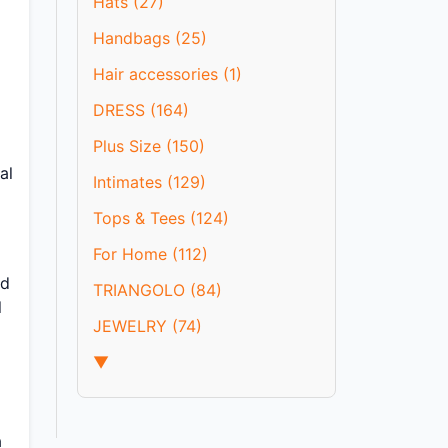
Hats (27)
Handbags (25)
Hair accessories (1)
DRESS (164)
Plus Size (150)
al
Intimates (129)
Tops & Tees (124)
For Home (112)
nd
TRIANGOLO (84)
l
JEWELRY (74)
▼
a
•••••
Repeat the records above word for word. Pictures stay out of the copy.

**Result:**
Hats (27)
Handbags (25)
Hair accessories (1)
DRESS (164)
Plus Size (150)
al
Intimates (129)
Tops & Tees (124)
For Home (112)
nd
TRIANGOLO (84)
l
JEWELRY (74)
▼
a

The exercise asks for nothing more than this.